Your instructions: Please return every row below that contains the word "account", copied unchanged.

+++++

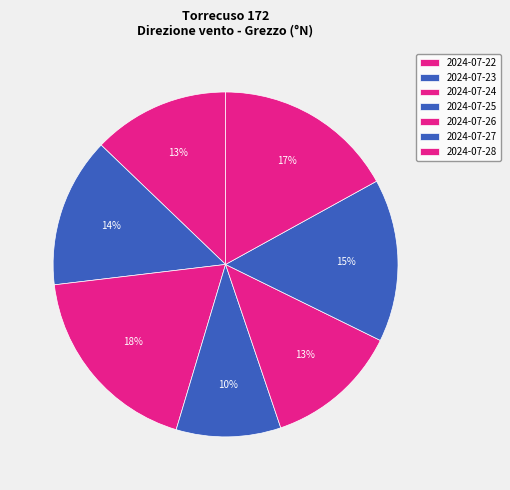

Combined, do 2024-07-28 and 2024-07-24 account for over 50%?

No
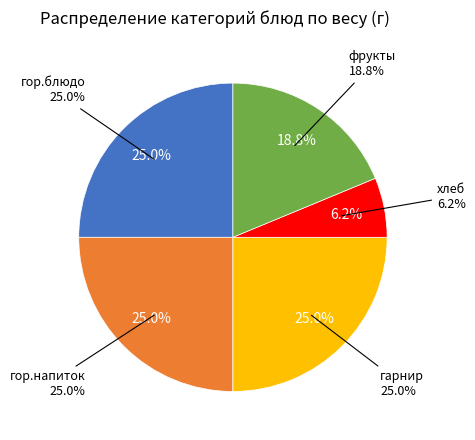

To the nearest percent, what percentage of the pie is гор.блюдо?

25%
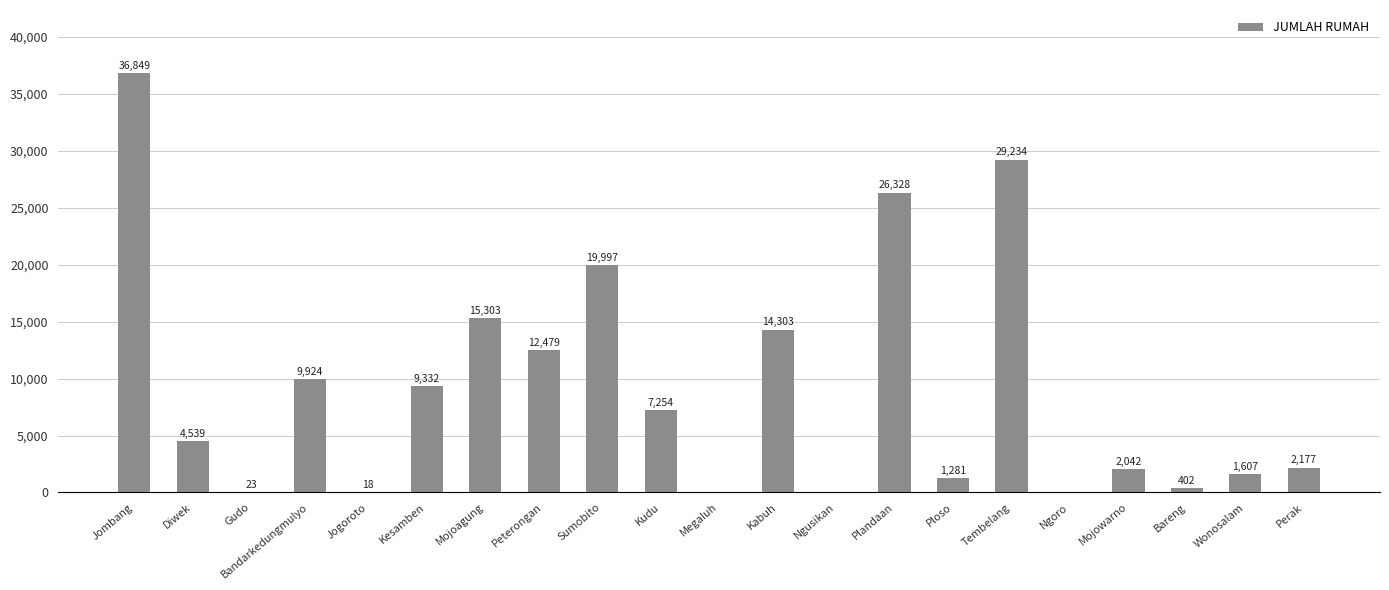

At which category does the chart reach its peak across all series?

Jombang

+++++

Answer to this task:
Combined, do 2024-07-28 and 2024-07-24 account for over 50%?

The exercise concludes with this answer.